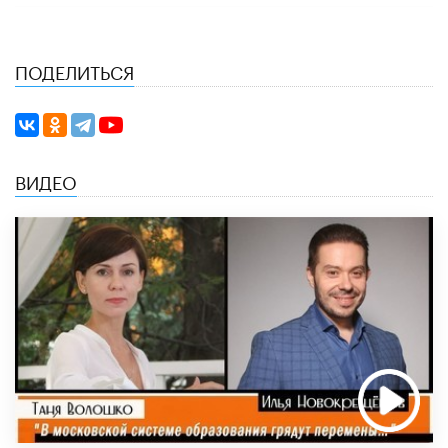
ПОДЕЛИТЬСЯ
ВИДЕО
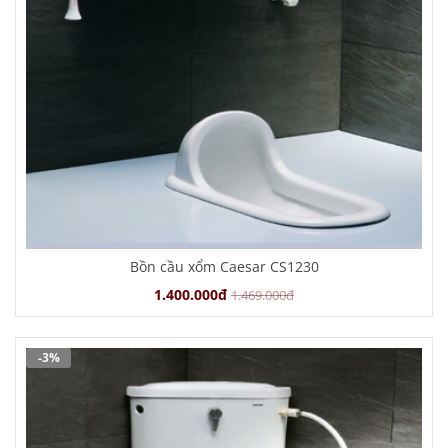
Bồn cầu xổm Caesar CS1230
1.400.000đ
1.469.000đ
-3%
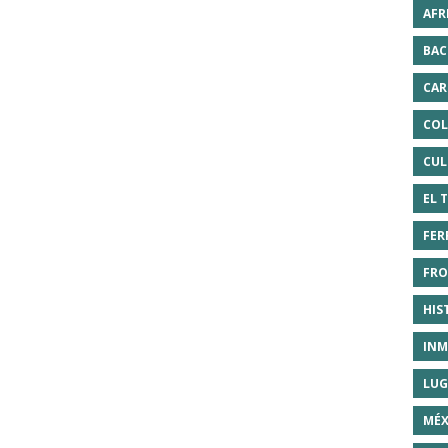
AFR
BAC
CAR
COL
CUL
EL 
FER
FRO
HIS
INM
LUG
MÉX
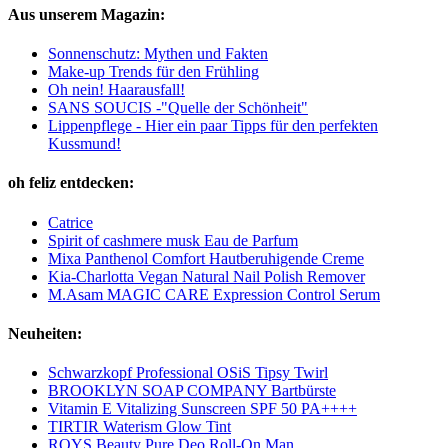
Aus unserem Magazin:
Sonnenschutz: Mythen und Fakten
Make-up Trends für den Frühling
Oh nein! Haarausfall!
SANS SOUCIS -"Quelle der Schönheit"
Lippenpflege - Hier ein paar Tipps für den perfekten
Kussmund!
oh feliz entdecken:
Catrice
Spirit of cashmere musk Eau de Parfum
Mixa Panthenol Comfort Hautberuhigende Creme
Kia-Charlotta Vegan Natural Nail Polish Remover
M.Asam MAGIC CARE Expression Control Serum
Neuheiten:
Schwarzkopf Professional OSiS Tipsy Twirl
BROOKLYN SOAP COMPANY Bartbürste
Vitamin E Vitalizing Sunscreen SPF 50 PA++++
TIRTIR Waterism Glow Tint
ROYS Beauty Pure Deo Roll-On Man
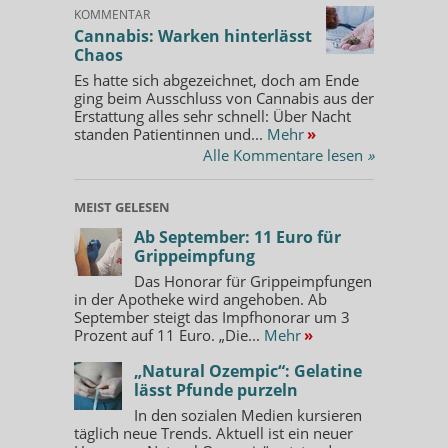
KOMMENTAR
Cannabis: Warken hinterlässt
Chaos
Es hatte sich abgezeichnet, doch am Ende
ging beim Ausschluss von Cannabis aus der
Erstattung alles sehr schnell: Über Nacht
standen Patientinnen und...
Mehr
»
Alle Kommentare lesen
»
MEIST GELESEN
Ab September: 11 Euro für
Grippeimpfung
Das Honorar für Grippeimpfungen
in der Apotheke wird angehoben. Ab
September steigt das Impfhonorar um 3
Prozent auf 11 Euro. „Die...
Mehr
»
„Natural Ozempic“: Gelatine
lässt Pfunde purzeln
In den sozialen Medien kursieren
täglich neue Trends. Aktuell ist ein neuer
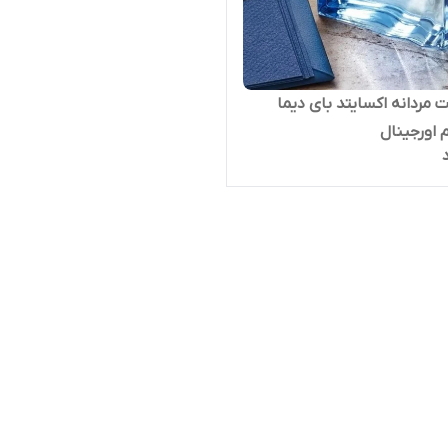
ت مردانه اکسایتد بای دیما
م اورجینال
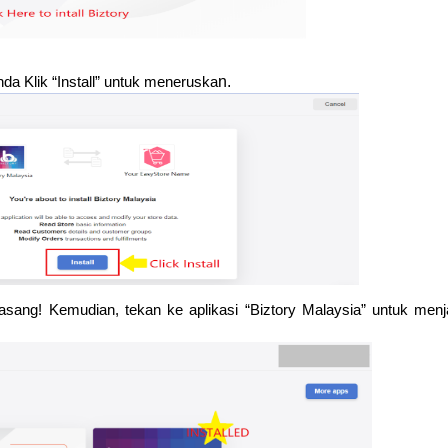
n.
a Klik “Install” untuk meneruska
pasang! Kemudian, tekan ke aplikasi “Biztory Malaysia” untuk menj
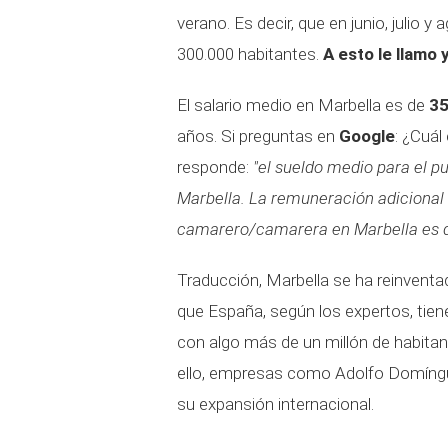
verano. Es decir, que en junio, julio 
300.000 habitantes.
A esto le llamo 
El salario medio en Marbella es de
35
años. Si preguntas en
Google
: ¿Cuál
responde:
"el sueldo medio para el 
Marbella. La remuneración adicional
camarero/camarera en Marbella es de 
Traducción, Marbella se ha reinventado
que España, según los expertos, tien
con algo más de un millón de habitant
ello, empresas como Adolfo Domíngu
su expansión internacional.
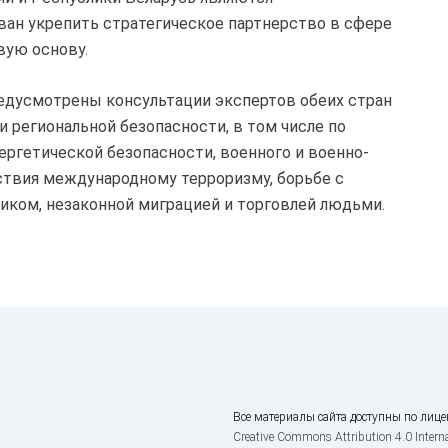
ан укрепить стратегическое партнерство в сфере
вую основу.
едусмотрены консультации экспертов обеих стран
 региональной безопасности, в том числе по
ргетической безопасности, военного и военно-
ствия международному терроризму, борьбе с
иком, незаконной миграцией и торговлей людьми.
Все материалы сайта доступны по лице
Creative Commons Attribution 4.0 Interna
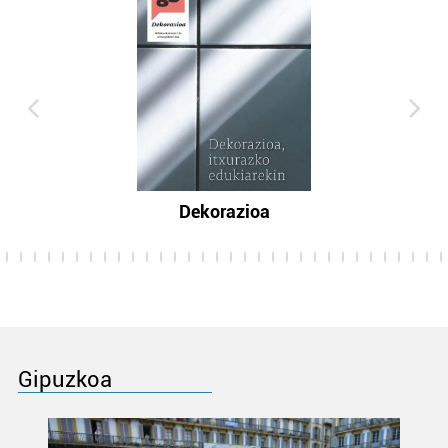
Dekorazioa
Gipuzkoa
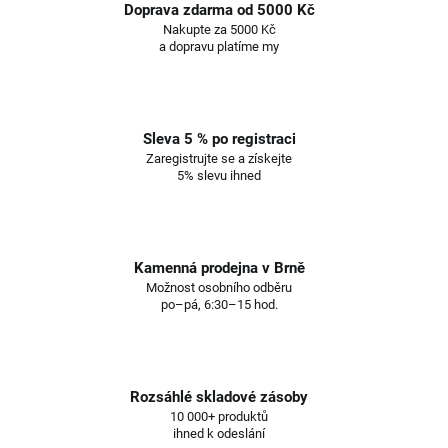
Doprava zdarma od 5000 Kč
Nakupte za 5000 Kč
a dopravu platíme my
Sleva 5 % po registraci
Zaregistrujte se a získejte
5% slevu ihned
Kamenná prodejna v Brně
Možnost osobního odběru
po–pá, 6:30–15 hod.
Rozsáhlé skladové zásoby
10 000+ produktů
ihned k odeslání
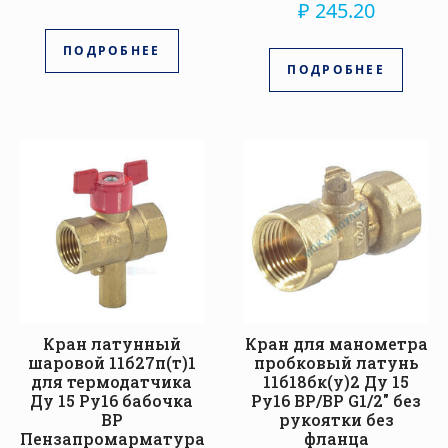
₽
245.20
ПОДРОБНЕЕ
ПОДРОБНЕЕ
Кран латунный
Кран для манометра
шаровой 11б27п(т)1
пробковый латунь
для термодатчика
11б18бк(у)2 Ду 15
Ду 15 Ру16 бабочка
Ру16 ВР/ВР G1/2″ без
ВР
рукоятки без
Пензапромарматура
фланца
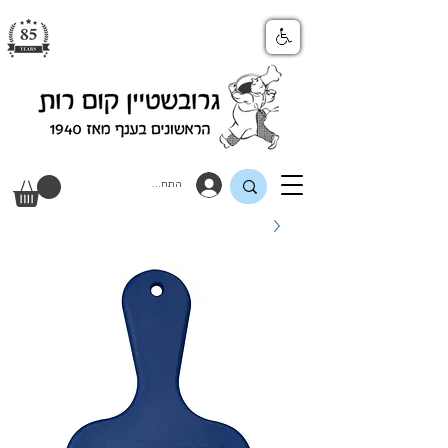
התחבר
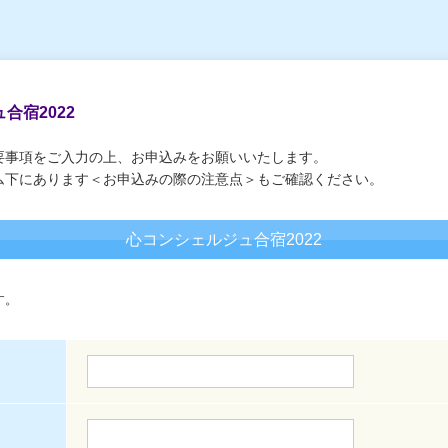
合宿2022
要事項をご入力の上、お申込みをお願いいたします。
ム下にあります＜お申込みの際の注意点＞もご確認ください。
心コンシェルジュ合宿2022
す。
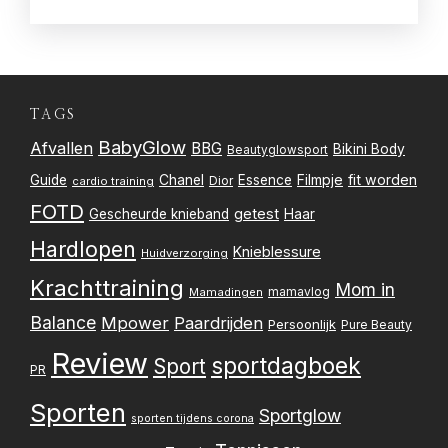
TAGS
BabyGlow
Afvallen
BBG
Bikini Body
Beautyglowsport
Filmpje
fit worden
Guide
Chanel
Essence
Dior
cardio training
FOTD
getest
Gescheurde knieband
Haar
Hardlopen
Knieblessure
Huidverzorging
Krachttraining
Mom in
mamavlog
Mamadingen
Balance
Mpower
Paardrijden
Persoonlijk
Pure Beauty
Review
sportdagboek
Sport
PR
Sporten
Sportglow
sporten tijdens corona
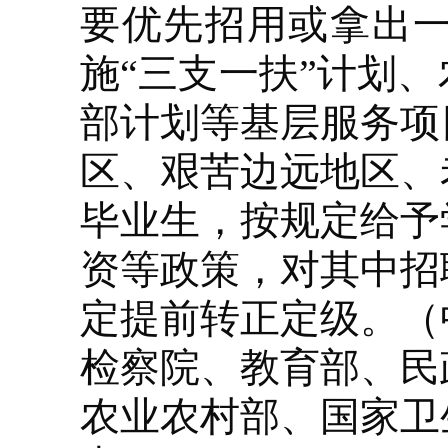
要优先招用或拿出
施“三支一扶”计划
部计划等基层服务项
区、艰苦边远地区、
毕业生，按规定给予
资等政策，对其中招
定提前转正定级。（
检察院、教育部、民
农业农村部、国家卫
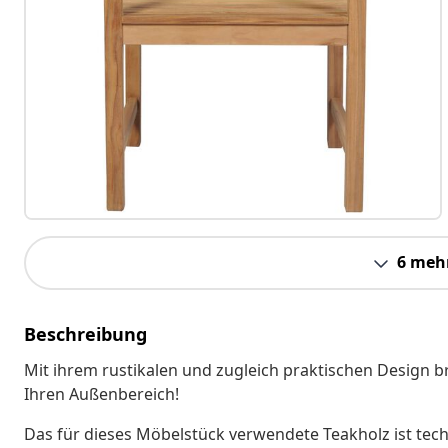
6 meh
Beschreibung
Mit ihrem rustikalen und zugleich praktischen Design 
Ihren Außenbereich!
Das für dieses Möbelstück verwendete Teakholz ist tech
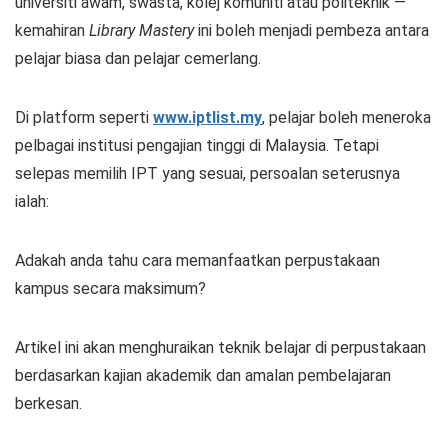
universiti awam, swasta, kolej komuniti atau politeknik —
kemahiran
Library Mastery
ini boleh menjadi pembeza antara
pelajar biasa dan pelajar cemerlang.
Di platform seperti
www.iptlist.my
, pelajar boleh meneroka
pelbagai institusi pengajian tinggi di Malaysia. Tetapi
selepas memilih IPT yang sesuai, persoalan seterusnya
ialah:
Adakah anda tahu cara memanfaatkan perpustakaan
kampus secara maksimum?
Artikel ini akan menghuraikan teknik belajar di perpustakaan
berdasarkan kajian akademik dan amalan pembelajaran
berkesan.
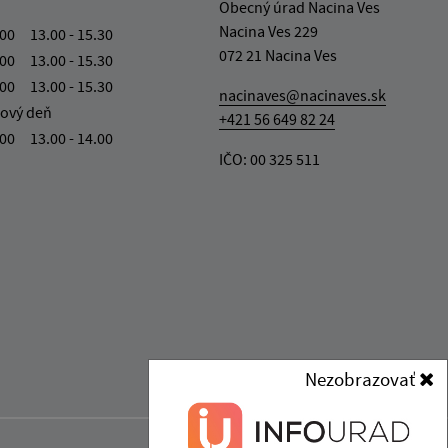
Obecný úrad Nacina Ves
Nacina Ves 229
.00 13.00 - 15.30
072 21 Nacina Ves
.00 13.00 - 15.30
.00 13.00 - 15.30
nacinaves@nacinaves.sk
ový deň
+421 56 649 82 24
.00 13.00 - 14.00
IČO: 00 325 511
Nezobrazovať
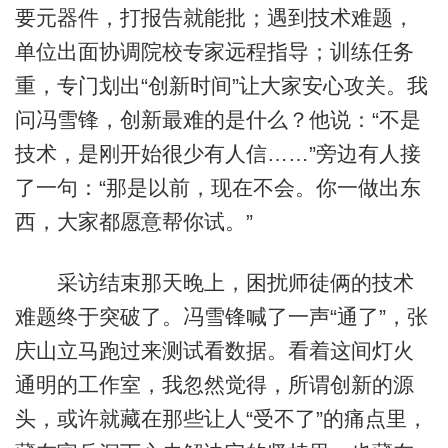
要元器件，打报告就能批；遇到技术难题，
单位出面协调院校专家远程指导；训练任务
重，专门划出“创新时间”让大家安心攻关。我
问冯雪锋，创新最难的是什么？他说：“不是
技术，是刚开始很少有人信……”旁边有人接
了一句：“那是以前，现在不会。你一做出东
西，大家都愿意帮你试。”
采访结束那天晚上，困扰师徒俩的技术
难题终于突破了。冯雪锋喊了一声“通了”，张
庆山立马跑过来测试看数据。看着这间灯火
通明的工作室，我忽然觉得，所谓创新的源
头，或许就藏在那些让人“受不了”的痛点里，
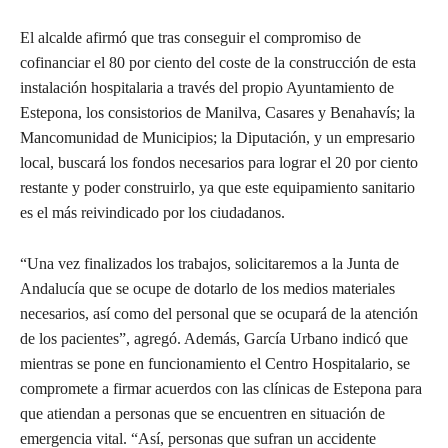
El alcalde afirmó que tras conseguir el compromiso de
cofinanciar el 80 por ciento del coste de la construcción de esta
instalación hospitalaria a través del propio Ayuntamiento de
Estepona, los consistorios de Manilva, Casares y Benahavís; la
Mancomunidad de Municipios; la Diputación, y un empresario
local, buscará los fondos necesarios para lograr el 20 por ciento
restante y poder construirlo, ya que este equipamiento sanitario
es el más reivindicado por los ciudadanos.
“Una vez finalizados los trabajos, solicitaremos a la Junta de
Andalucía que se ocupe de dotarlo de los medios materiales
necesarios, así como del personal que se ocupará de la atención
de los pacientes”, agregó. Además, García Urbano indicó que
mientras se pone en funcionamiento el Centro Hospitalario, se
compromete a firmar acuerdos con las clínicas de Estepona para
que atiendan a personas que se encuentren en situación de
emergencia vital. “Así, personas que sufran un accidente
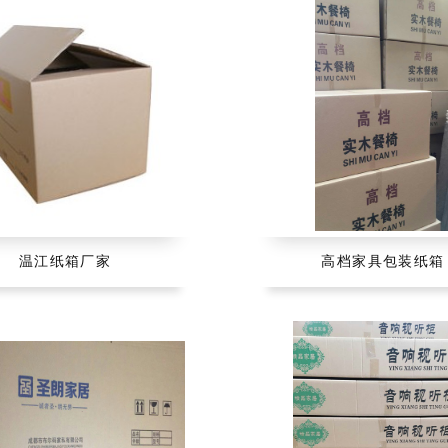
温江纸箱厂家
高档家具包装纸箱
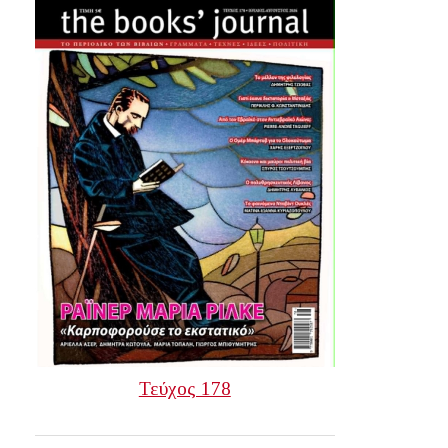
Τεύχος 178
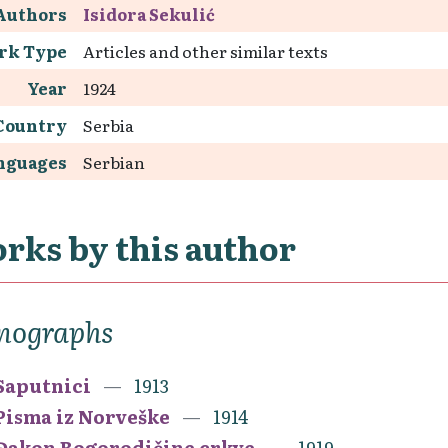
Authors
Isidora Sekulić
rk Type
Articles and other similar texts
Year
1924
Country
Serbia
nguages
Serbian
rks by this author
nographs
Saputnici
1913
Pisma iz Norveške
1914
Đakon Bogorodičine crkve
1919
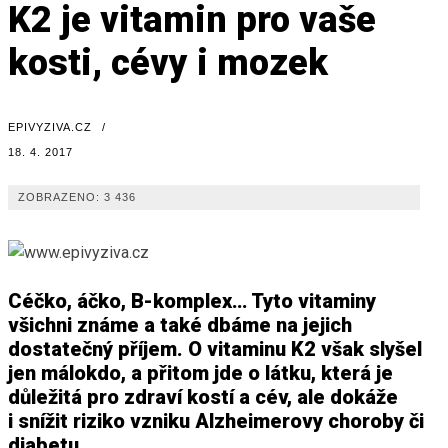
K2 je vitamin pro vaše
kosti, cévy i mozek
EPIVYZIVA.CZ
/
18. 4. 2017
ZOBRAZENO:
3 436
Céčko, áčko, B-komplex… Tyto vitaminy
všichni známe a také dbáme na jejich
dostatečný příjem. O vitaminu K2 však slyšel
jen málokdo, a přitom jde o látku, která je
důležitá pro zdraví kostí a cév, ale dokáže
i snížit riziko vzniku Alzheimerovy choroby či
diabetu.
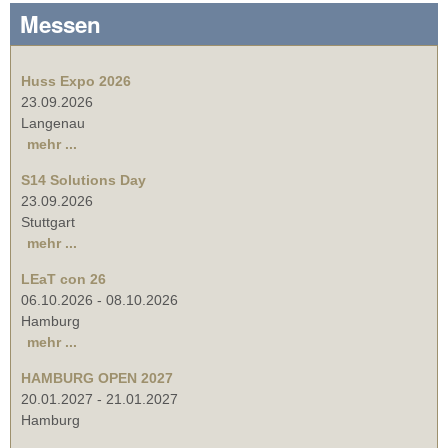
Messen
Huss Expo 2026
23.09.2026
Langenau
mehr ...
S14 Solutions Day
23.09.2026
Stuttgart
mehr ...
LEaT con 26
06.10.2026
-
08.10.2026
Hamburg
mehr ...
HAMBURG OPEN 2027
20.01.2027
-
21.01.2027
Hamburg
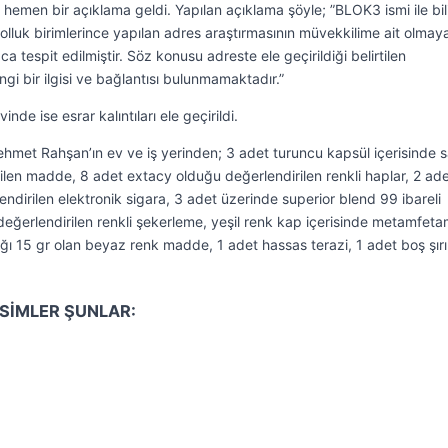
hemen bir açıklama geldi. Yapılan açıklama şöyle; ”BLOK3 ismi ile bil
 kolluk birimlerince yapılan adres araştırmasının müvekkilime ait olmay
ca tespit edilmiştir. Söz konusu adreste ele geçirildiği belirtilen
gi bir ilgisi ve bağlantısı bulunmamaktadır.”
nde ise esrar kalıntıları ele geçirildi.
ehmet Rahşan’ın ev ve iş yerinden; 3 adet turuncu kapsül içerisinde sa
ilen madde, 8 adet extacy olduğu değerlendirilen renkli haplar, 2 ad
lendirilen elektronik sigara, 3 adet üzerinde superior blend 99 ibareli
eğerlendirilen renkli şekerleme, yeşil renk kap içerisinde metamfeta
lığı 15 gr olan beyaz renk madde, 1 adet hassas terazi, 1 adet boş şır
İSİMLER ŞUNLAR:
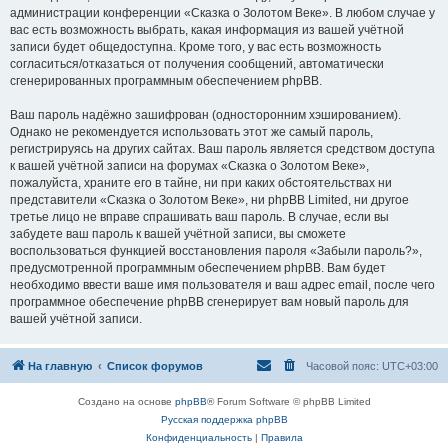
администрации конференции «Сказка о Золотом Веке». В любом случае у
вас есть возможность выбрать, какая информация из вашей учётной
записи будет общедоступна. Кроме того, у вас есть возможность
согласиться/отказаться от получения сообщений, автоматически
сгенерированных программным обеспечением phpBB.
Ваш пароль надёжно зашифрован (односторонним хэшированием).
Однако не рекомендуется использовать этот же самый пароль,
регистрируясь на других сайтах. Ваш пароль является средством доступа
к вашей учётной записи на форумах «Сказка о Золотом Веке»,
пожалуйста, храните его в тайне, ни при каких обстоятельствах ни
представители «Сказка о Золотом Веке», ни phpBB Limited, ни другое
третье лицо не вправе спрашивать ваш пароль. В случае, если вы
забудете ваш пароль к вашей учётной записи, вы сможете
воспользоваться функцией восстановления пароля «Забыли пароль?»,
предусмотренной программным обеспечением phpBB. Вам будет
необходимо ввести ваше имя пользователя и ваш адрес email, после чего
программное обеспечение phpBB сгенерирует вам новый пароль для
вашей учётной записи.
На главную
Список форумов
Часовой пояс:
UTC+03:00
Создано на основе
phpBB
® Forum Software © phpBB Limited
Русская поддержка phpBB
Конфиденциальность
|
Правила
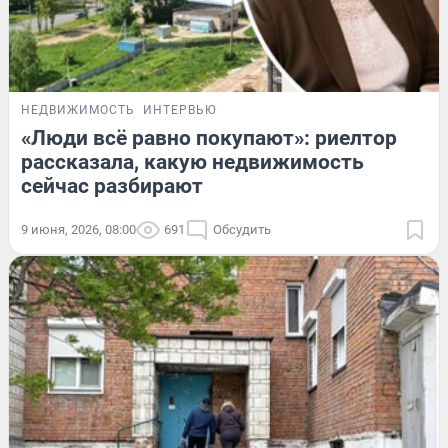
НЕДВИЖИМОСТЬ
ИНТЕРВЬЮ
«Люди всё равно покупают»: риелтор
рассказала, какую недвижимость
сейчас разбирают
9 июня, 2026, 08:00
691
Обсудить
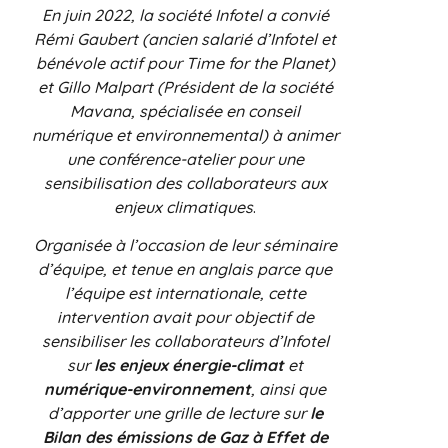
En juin 2022, la société Infotel a convié
Rémi Gaubert (ancien salarié d’Infotel et
bénévole actif pour Time for the Planet)
et Gillo Malpart (Président de la société
Mavana, spécialisée en conseil
numérique et environnemental) à animer
une conférence-atelier pour une
sensibilisation des collaborateurs aux
enjeux climatiques
.
Organisée à l’occasion de leur séminaire
d’équipe, et tenue en anglais parce que
l’équipe est internationale, cette
intervention avait pour objectif de
sensibiliser les collaborateurs d’Infotel
sur
les enjeux énergie-climat
et
numérique-environnement
, ainsi que
d’apporter une grille de lecture sur
le
Bilan des émissions de Gaz à Effet de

○ ○ ○ ○

## The task
Reproduce the material from the line with "любом случае у" up to and including the line with "третье лицо не", swapping "пароль" for "код доступа" and leaving everything else unchanged.

## Your solution
администрации конференции «Сказка о Золотом Веке». В любом случае у
вас есть возможность выбрать, какая информация из вашей учётной
записи будет общедоступна. Кроме того, у вас есть возможность
согласиться/отказаться от получения сообщений, автоматически
сгенерированных программным обеспечением phpBB.
Ваш код доступа надёжно зашифрован (односторонним хэшированием).
Однако не рекомендуется использовать этот же самый код доступа,
регистрируясь на других сайтах. Ваш код доступа является средством доступа
к вашей учётной записи на форумах «Сказка о Золотом Веке»,
пожалуйста, храните его в тайне, ни при каких обстоятельствах ни
представители «Сказка о Золотом Веке», ни phpBB Limited, ни другое
третье лицо не вправе спрашивать ваш код доступа. В случае, если вы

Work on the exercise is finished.